● ACTIVITY: Write only the number of lines in the entries below that contain the word "подчиненных".

********

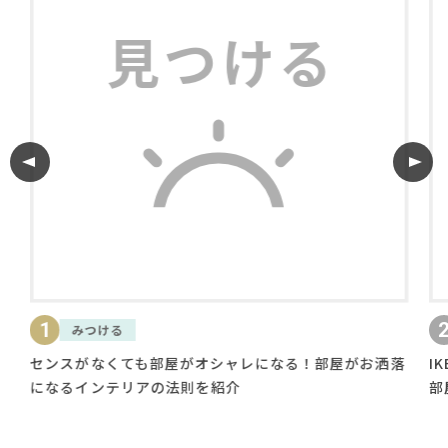
2
つける
知る
がなくても部屋がオシャレになる！部屋がお洒落
IKEAやニト
インテリアの法則を紹介
部屋をおしゃれ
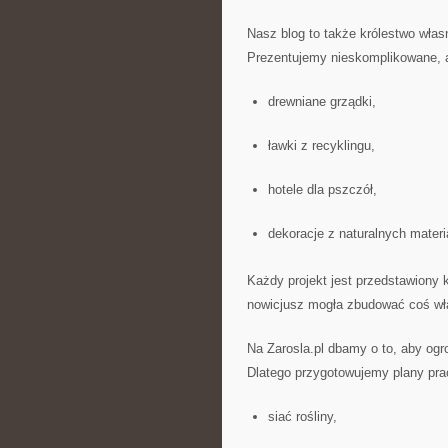
Nasz blog to także królestwo włas
Prezentujemy nieskomplikowane, 
drewniane grządki,
ławki z recyklingu,
hotele dla pszczół,
dekoracje z naturalnych materi
Każdy projekt jest przedstawiony 
nowicjusz mogła zbudować coś wła
Na Zarosla.pl dbamy o to, aby ogr
Dlatego przygotowujemy plany prac
siać rośliny,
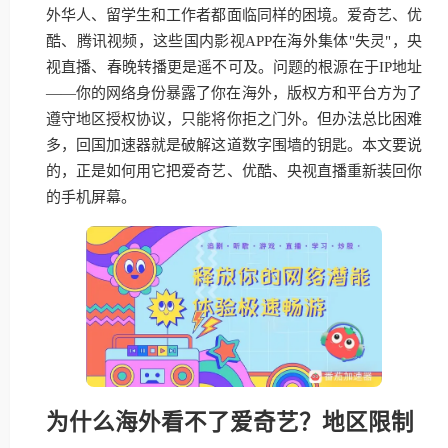
外华人、留学生和工作者都面临同样的困境。爱奇艺、优
酷、腾讯视频，这些国内影视APP在海外集体"失灵"，央
视直播、春晚转播更是遥不可及。问题的根源在于IP地址
——你的网络身份暴露了你在海外，版权方和平台方为了
遵守地区授权协议，只能将你拒之门外。但办法总比困难
多，回国加速器就是破解这道数字围墙的钥匙。本文要说
的，正是如何用它把爱奇艺、优酷、央视直播重新装回你
的手机屏幕。
为什么海外看不了爱奇艺？地区限制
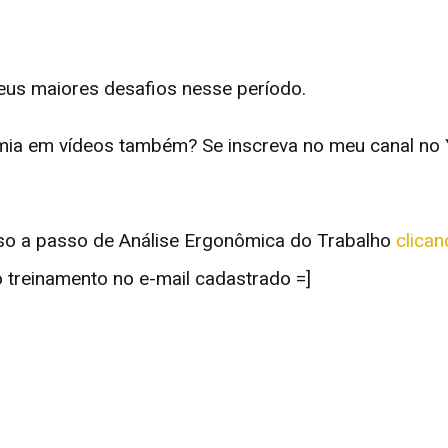
eus maiores desafios nesse período.
mia em vídeos também? Se inscreva no meu canal no
o a passo de Análise Ergonômica do Trabalho
clican
 treinamento no e-mail cadastrado =]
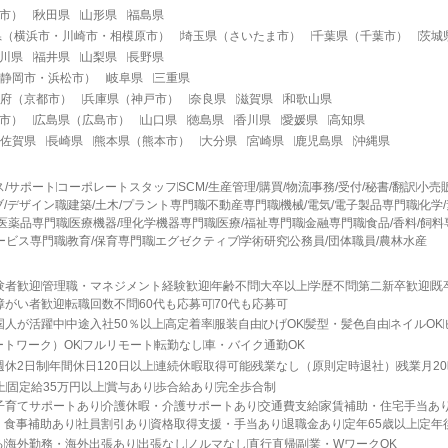
市
）
秋田県
山形県
福島県
県
（
横浜市
・
川崎市
・
相模原市
）
埼玉県
（
さいたま市
）
千葉県
（
千葉市
）
茨城
川県
福井県
山梨県
長野県
静岡市
・
浜松市
）
岐阜県
三重県
府
（
京都市
）
兵庫県
（
神戸市
）
奈良県
滋賀県
和歌山県
市
）
広島県
（
広島市
）
山口県
徳島県
香川県
愛媛県
高知県
佐賀県
長崎県
熊本県
（
熊本市
）
大分県
宮崎県
鹿児島県
沖縄県
ス/サポート
コーポレートスタッフ
SCM/生産管理/購買/物流
事務/受付/秘書/翻訳
小売
/デザイン職
建築/土木/プラント専門職
不動産専門職
機械/電気/電子製品専門職
化学
医薬品専門職
医療機器/理化学機器専門職
医療/福祉専門職
金融専門職
食品/香料/飼
ービス専門職
教育/保育専門職
エグゼクティブ
学術研究
公務員/団体職員/農林水産
験者歓迎
管理職・マネジメント経験歓迎
年齢不問
大卒以上
学歴不問
第二新卒歓迎
既
障がい者歓迎
転職回数不問
60代も応募可
70代も応募可
国人が活躍中
中途入社50％以上
高定着率
服装自由
ひげOK
髪型・髪色自由
ネイルOK
ートワーク）OK
フルリモート
転勤なし
車・バイク通勤OK
週休2日制
年間休日120日以上
連続休暇取得可能
残業なし（原則定時退社）
残業月2
上
固定給35万円以上
賞与あり
歩合給あり
完全歩合制
子育てサポートあり
介護休暇・介護サポートあり
交通費支給
家賃補助・住宅手当あ
・食事補助あり
社員割引あり
資格取得支援・手当あり
退職金あり
定年65歳以上
定年
る
海外勤務・海外出張あり
出張なし
ノルマなし
直行直帰
副業・WワークOK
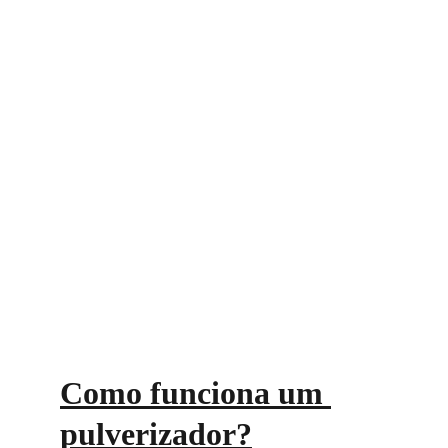
Como funciona um 
pulverizador?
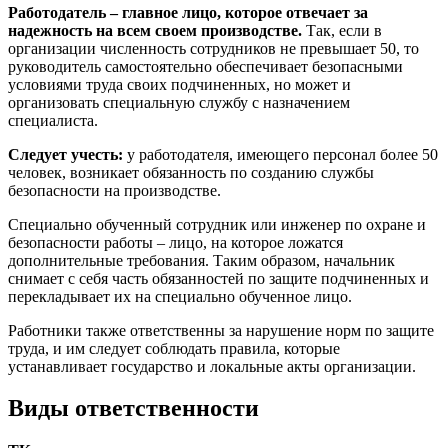
Работодатель – главное лицо, которое отвечает за
надежность на всем своем производстве.
Так, если в
организации численность сотрудников не превышает 50, то
руководитель самостоятельно обеспечивает безопасными
условиями труда своих подчиненных, но может и
организовать специальную службу с назначением
специалиста.
Следует учесть:
у работодателя, имеющего персонал более 50
человек, возникает обязанность по созданию службы
безопасности на производстве.
Специально обученный сотрудник или инженер по охране и
безопасности работы – лицо, на которое ложатся
дополнительные требования. Таким образом, начальник
снимает с себя часть обязанностей по защите подчиненных и
перекладывает их на специально обученное лицо.
Работники также ответственны за нарушение норм по защите
труда, и им следует соблюдать правила, которые
устанавливает государство и локальные акты организации.
Виды ответственности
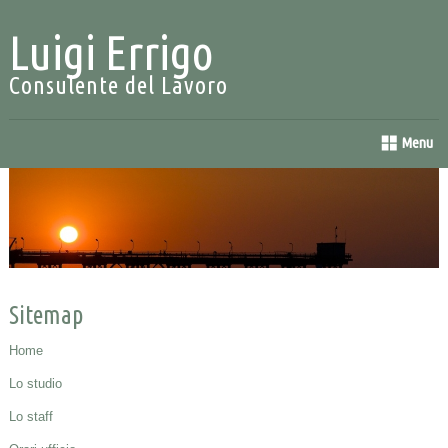
Luigi Errigo
Consulente del Lavoro
Menu
Sitemap
Home
Lo studio
Lo staff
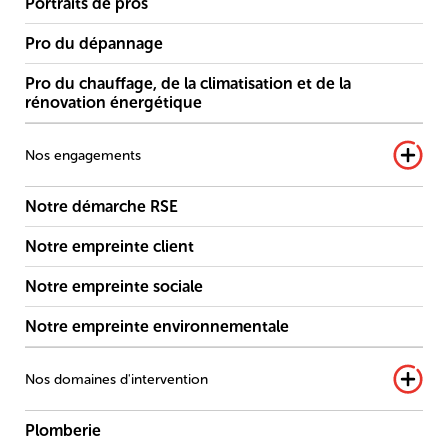
Portraits de pros
Pro du dépannage
Pro du chauffage, de la climatisation et de la
rénovation énergétique
Nos engagements
Notre démarche RSE
Notre empreinte client
Notre empreinte sociale
Notre empreinte environnementale
Nos domaines d'intervention
Plomberie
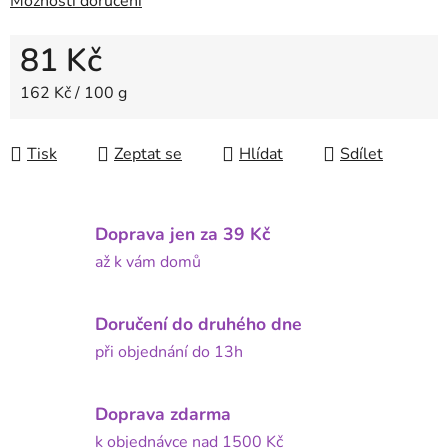
Možnosti doručení
81 Kč
Měrná cena:
162 Kč / 100 g
Tisk
Zeptat se
Hlídat
Sdílet
Doprava jen za 39 Kč
až k vám domů
Doručení do druhého dne
při objednání do 13h
Doprava zdarma
k objednávce nad 1500 Kč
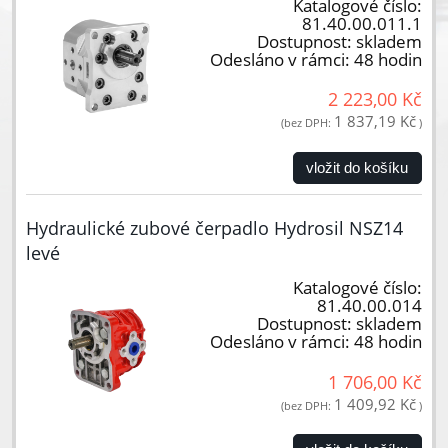
Katalogové číslo:
81.40.00.011.1
Dostupnost:
skladem
Odesláno v rámci:
48 hodin
2 223,00 Kč
1 837,19 Kč
(bez DPH:
)
vložit do košíku
Hydraulické zubové čerpadlo Hydrosil NSZ14
levé
Katalogové číslo:
81.40.00.014
Dostupnost:
skladem
Odesláno v rámci:
48 hodin
1 706,00 Kč
1 409,92 Kč
(bez DPH:
)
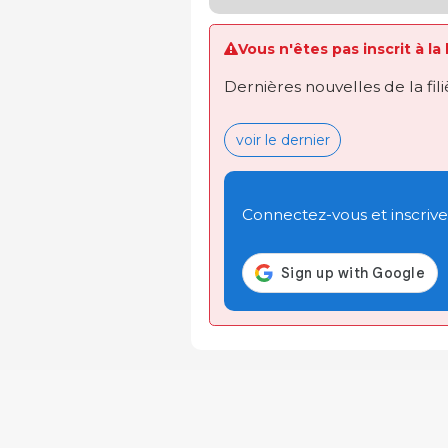
Vous n'êtes pas inscrit à la
Dernières nouvelles de la fil
voir le dernier
Connectez-vous et inscrivez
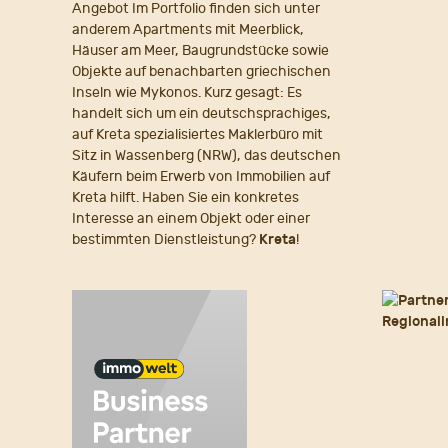
Angebot Im Portfolio finden sich unter
anderem Apartments mit Meerblick,
Häuser am Meer, Baugrundstücke sowie
Objekte auf benachbarten griechischen
Inseln wie Mykonos. Kurz gesagt: Es
handelt sich um ein deutschsprachiges,
auf Kreta spezialisiertes Maklerbüro mit
Sitz in Wassenberg (NRW), das deutschen
Käufern beim Erwerb von Immobilien auf
Kreta hilft. Haben Sie ein konkretes
Interesse an einem Objekt oder einer
bestimmten Dienstleistung?
Kreta
!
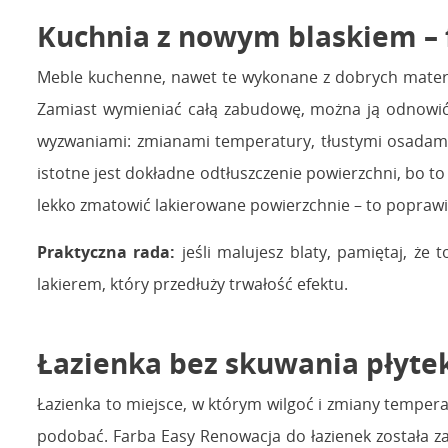
Kuchnia z nowym blaskiem – 
Meble kuchenne, nawet te wykonane z dobrych materi
Zamiast wymieniać całą zabudowę, można ją odnowić f
wyzwaniami: zmianami temperatury, tłustymi osadami
istotne jest dokładne odtłuszczenie powierzchni, bo to
lekko zmatowić lakierowane powierzchnie – to popraw
Praktyczna rada:
jeśli malujesz blaty, pamiętaj, ż
lakierem, który przedłuży trwałość efektu.
Łazienka bez skuwania płytek
Łazienka to miejsce, w którym wilgoć i zmiany temperat
podobać. Farba Easy Renowacja do łazienek została 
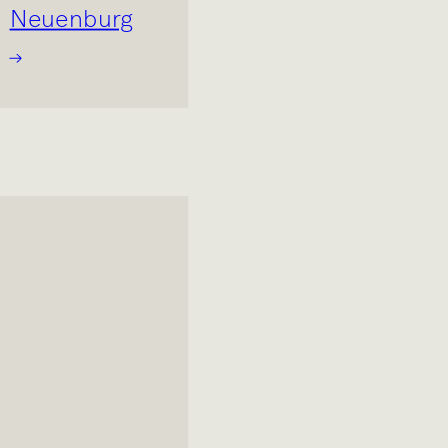
Neuenburg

********

● OUTPUT FOR THIS TASK: 2